Um verdadeiro jogo de empurra tomou conta das obras compensatórias de Belo Monte, a megausina que está sendo construída no rio Xingu, no Pará.

A polêmica envolve a entrega da rede de saneamento básico que tem de ser construída em Altamira e nos demais municípios impactados pela usina. Desta vez, os problemas não se limitam aos atrasos nas obras de saneamento, que já deveriam estar prontas há mais de dois anos. A questão agora é definir quem, afinal de contas, concluirá as instalações da rede de água e esgoto.

O desentendimento é total entre o consórcio Norte Energia, responsável pela construção da hidrelétrica, a prefeitura de Altamira e a Companhia de Saneamento do Pará (Cosanpa). O consórcio garante que as obrigações incluídas no processo de licenciamento da obra são claras: até julho, a empresa quer instalar 220 km de rede esgoto e 170 km de tubulações de água potável em Altamira, município mais atingido pela obra, além de outras redes menores em construção em municípios vizinhos. Hoje, Altamira não possui rede de esgoto e apenas 14% de sua área tem água potável. O problema é que as ações da Norte Energia limitam-se às redes centrais de saneamento, ou seja, suas tubulações passam pelas ruas, mas não acessam as cerca de 60 mil residências da região. “É o nosso compromisso, o que foi assumido em contrato”, diz Marcelo Dias, superintendente das obras da Norte Energia.

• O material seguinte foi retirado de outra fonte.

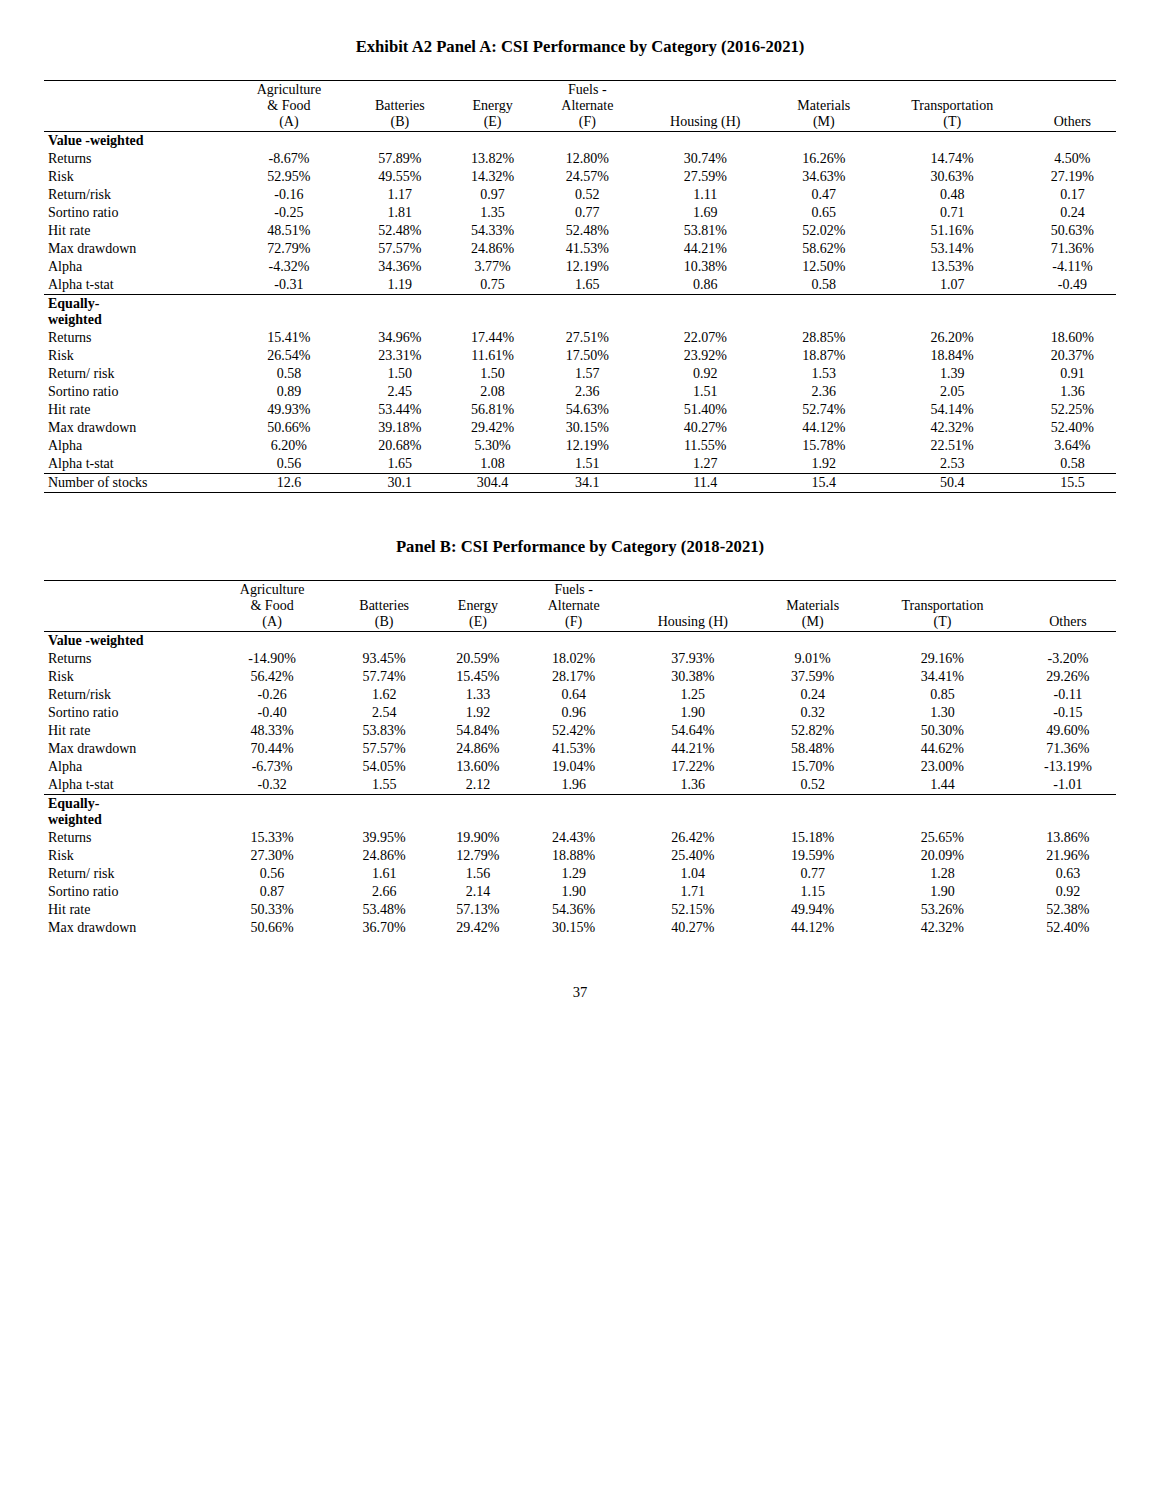Exhibit A2 Panel A: CSI Performance by Category (2016-2021)
| | Agriculture & Food (A) | Batteries (B) | Energy (E) | Fuels - Alternate (F) | Housing (H) | Materials (M) | Transportation (T) | Others |
| --- | --- | --- | --- | --- | --- | --- | --- | --- |
| Value -weighted |
| Returns | -8.67% | 57.89% | 13.82% | 12.80% | 30.74% | 16.26% | 14.74% | 4.50% |
| Risk | 52.95% | 49.55% | 14.32% | 24.57% | 27.59% | 34.63% | 30.63% | 27.19% |
| Return/risk | -0.16 | 1.17 | 0.97 | 0.52 | 1.11 | 0.47 | 0.48 | 0.17 |
| Sortino ratio | -0.25 | 1.81 | 1.35 | 0.77 | 1.69 | 0.65 | 0.71 | 0.24 |
| Hit rate | 48.51% | 52.48% | 54.33% | 52.48% | 53.81% | 52.02% | 51.16% | 50.63% |
| Max drawdown | 72.79% | 57.57% | 24.86% | 41.53% | 44.21% | 58.62% | 53.14% | 71.36% |
| Alpha | -4.32% | 34.36% | 3.77% | 12.19% | 10.38% | 12.50% | 13.53% | -4.11% |
| Alpha t-stat | -0.31 | 1.19 | 0.75 | 1.65 | 0.86 | 0.58 | 1.07 | -0.49 |
| Equally- weighted |
| Returns | 15.41% | 34.96% | 17.44% | 27.51% | 22.07% | 28.85% | 26.20% | 18.60% |
| Risk | 26.54% | 23.31% | 11.61% | 17.50% | 23.92% | 18.87% | 18.84% | 20.37% |
| Return/ risk | 0.58 | 1.50 | 1.50 | 1.57 | 0.92 | 1.53 | 1.39 | 0.91 |
| Sortino ratio | 0.89 | 2.45 | 2.08 | 2.36 | 1.51 | 2.36 | 2.05 | 1.36 |
| Hit rate | 49.93% | 53.44% | 56.81% | 54.63% | 51.40% | 52.74% | 54.14% | 52.25% |
| Max drawdown | 50.66% | 39.18% | 29.42% | 30.15% | 40.27% | 44.12% | 42.32% | 52.40% |
| Alpha | 6.20% | 20.68% | 5.30% | 12.19% | 11.55% | 15.78% | 22.51% | 3.64% |
| Alpha t-stat | 0.56 | 1.65 | 1.08 | 1.51 | 1.27 | 1.92 | 2.53 | 0.58 |
| Number of stocks | 12.6 | 30.1 | 304.4 | 34.1 | 11.4 | 15.4 | 50.4 | 15.5 |
Panel B: CSI Performance by Category (2018-2021)
| | Agriculture & Food (A) | Batteries (B) | Energy (E) | Fuels - Alternate (F) | Housing (H) | Materials (M) | Transportation (T) | Others |
| --- | --- | --- | --- | --- | --- | --- | --- | --- |
| Value -weighted |
| Returns | -14.90% | 93.45% | 20.59% | 18.02% | 37.93% | 9.01% | 29.16% | -3.20% |
| Risk | 56.42% | 57.74% | 15.45% | 28.17% | 30.38% | 37.59% | 34.41% | 29.26% |
| Return/risk | -0.26 | 1.62 | 1.33 | 0.64 | 1.25 | 0.24 | 0.85 | -0.11 |
| Sortino ratio | -0.40 | 2.54 | 1.92 | 0.96 | 1.90 | 0.32 | 1.30 | -0.15 |
| Hit rate | 48.33% | 53.83% | 54.84% | 52.42% | 54.64% | 52.82% | 50.30% | 49.60% |
| Max drawdown | 70.44% | 57.57% | 24.86% | 41.53% | 44.21% | 58.48% | 44.62% | 71.36% |
| Alpha | -6.73% | 54.05% | 13.60% | 19.04% | 17.22% | 15.70% | 23.00% | -13.19% |
| Alpha t-stat | -0.32 | 1.55 | 2.12 | 1.96 | 1.36 | 0.52 | 1.44 | -1.01 |
| Equally- weighted |
| Returns | 15.33% | 39.95% | 19.90% | 24.43% | 26.42% | 15.18% | 25.65% | 13.86% |
| Risk | 27.30% | 24.86% | 12.79% | 18.88% | 25.40% | 19.59% | 20.09% | 21.96% |
| Return/ risk | 0.56 | 1.61 | 1.56 | 1.29 | 1.04 | 0.77 | 1.28 | 0.63 |
| Sortino ratio | 0.87 | 2.66 | 2.14 | 1.90 | 1.71 | 1.15 | 1.90 | 0.92 |
| Hit rate | 50.33% | 53.48% | 57.13% | 54.36% | 52.15% | 49.94% | 53.26% | 52.38% |
| Max drawdown | 50.66% | 36.70% | 29.42% | 30.15% | 40.27% | 44.12% | 42.32% | 52.40% |
37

A prefeitura, no entanto, tem outra interpretação. “Não podemos assumir isso. Não causamos essa situação, mas sim a hidrelétrica. É preciso buscar uma solução, na qual todos participem”, diz Rainério Meireles, secretário de planejamento de Altamira.

O impasse levou a Cosanpa a enviar um ofício ao Ministério Público Federal no mês passado, após tentativa frustrada de negociação com a Norte Energia. A estatal havia procurado o consórcio para alertar sobre “complementações necessárias” para o sistema de abastecimento. “Todavia, o consórcio enviou resposta à Cosanpa, eximindo-se das obrigações”, informou a estatal, em nota encaminhada ao Valor.

“A Cosanpa entende que transferir a responsabilidade das ligações intradomiciliares para a população não é uma solução razoável, já que a Norte Energia assumiu o compromisso de dotar a cidade de Altamira de sistemas de abastecimento de água e esgotamento sanitário, como condicionantes à construção da usina de Belo Monte”, informou a estatal, acrescentando que a postura, além de desestimular as ligações dos usuários à rede de esgoto, pode levar à “adoção indevida do sistema e contaminar as águas subterrâneas”.

Há duas semanas, representantes de cada órgão tiveram uma reunião para tentar resolver o problema. Não houve solução.

“Sem o saneamento concluído, a usina não pode operar. O saneamento tornou-se imprescindível, por conta da barragem. Como é que a população vai ficar sem essa rede, se o rio foi barrado? Seria o caos”, diz Leonardo Amorim, advogado do Instituto Socioambiental (ISA). “Não há como liberar o enchimento do lago sem que isso se resolva. Se é o empreendedor que criou essa necessidade vital de saneamento, para que ele opere sua usina, então essa obrigação é dele também”, afirma o advogado.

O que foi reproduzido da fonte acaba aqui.